PASSAGE FOURNI.
Francois Houtart : Debout les jeunes !
François Houtart a cette petite flamme qui l’anime et lui a donné la force d’agir. Cet homme est prêtre, sociologue, professeur universitaire, fondateur du CETRI [1] et surtout il a consacré sa vie à la justice sociale et aux gens. Nous avons rencontré ce grand monsieur qui nous parle de son combat, de sa vision de la société et du message qu’il délivre aux jeunes générations.
Entretien réalisé par Camila Campusano
16 décembre 2010
Vous avez plus de 80 ans. Et vous avez mené une vie de luttes. Pour les gens qui ne vous connaissent pas, comment expliqueriez le combat que vous avez mené ? Quelles sont, pour vous, les causes les plus emblématiques que vous ayez défendues ?
La situation dans le monde est telle qu’il y a malheureusement beaucoup de causes à défendre. Une des premières questions dans lesquelles je me suis investi est l’opposition à la Guerre du Vietnam et aux crimes perpétrés par l’agression des Etats-Unis. Ensuite, je me suis tourné vers les colonies portugaises et l’Apartheid, la région de l’Afrique Australe, la Guinée et le Cap Vert. Je me suis également fortement impliqué dans la révolution sandiniste au Nicaragua. J’ai soutenu Cuba et tout ce que l’île pouvait représenter en termes de transformations en profondeur de la société. Dans la même lignée, j’appuie le Venezuela avec sa révolution bolivarienne, la Bolivie ou l’Equateur.
Les causes que vous défendez pourraient être qualifiées d’altermondialistes. Pourtant vous venez d’un milieu plutôt aisé, vous avez choisi de devenir prêtre et vous avez accumulé les diplômes. Comment se fait-il que vous ayez décidé de vous engager dans cette voie-là ?

ENREGISTREMENTS EXTRAITS.
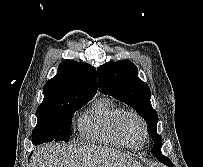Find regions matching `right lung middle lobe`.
I'll return each instance as SVG.
<instances>
[{
  "label": "right lung middle lobe",
  "instance_id": "1",
  "mask_svg": "<svg viewBox=\"0 0 203 167\" xmlns=\"http://www.w3.org/2000/svg\"><path fill=\"white\" fill-rule=\"evenodd\" d=\"M88 99H74L55 107L37 108V125L32 132L35 145L51 141H69L71 118L75 111L87 104Z\"/></svg>",
  "mask_w": 203,
  "mask_h": 167
}]
</instances>
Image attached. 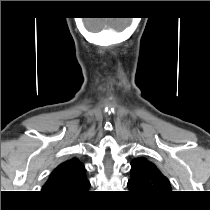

TRAVAIL DEMANDÉ.
a - Dans l'entretien avec François Houtart, mettez à jour le segment compris entre « La situation dans » et « Bolivie ou l’Equateur. », bornes incluses, en remplaçant « Nicaragua » par « Salvador ».
b - D'après l'entretien avec François Houtart, quelle est l'une des premières questions dans lesquelles il déclare s'être investi ?
c - Reformulez sous forme de liste le paragraphe de l'entretien avec François Houtart qui commence par « La situation dans le monde est telle ». Conservez chacune des causes qu'il cite.

RÉPONSES.
a -
La situation dans le monde est telle qu’il y a malheureusement beaucoup de causes à défendre. Une des premières questions dans lesquelles je me suis investi est l’opposition à la Guerre du Vietnam et aux crimes perpétrés par l’agression des Etats-Unis. Ensuite, je me suis tourné vers les colonies portugaises et l’Apartheid, la région de l’Afrique Australe, la Guinée et le Cap Vert. Je me suis également fortement impliqué dans la révolution sandiniste au Salvador. J’ai soutenu Cuba et tout ce que l’île pouvait représenter en termes de transformations en profondeur de la société. Dans la même lignée, j’appuie le Venezuela avec sa révolution bolivarienne, la Bolivie ou l’Equateur.

b - L'opposition à la Guerre du Vietnam et aux crimes perpétrés par l'agression des Etats-Unis.

c -
- Opposition à la Guerre du Vietnam et aux crimes perpétrés par l'agression des Etats-Unis
- Engagement envers les colonies portugaises et contre l'Apartheid : Afrique Australe, Guinée et Cap Vert
- Forte implication dans la révolution sandiniste au Nicaragua
- Soutien à Cuba et aux transformations en profondeur de la société qu'elle pouvait représenter
- Appui au Venezuela et à sa révolution bolivarienne, à la Bolivie et à l'Equateur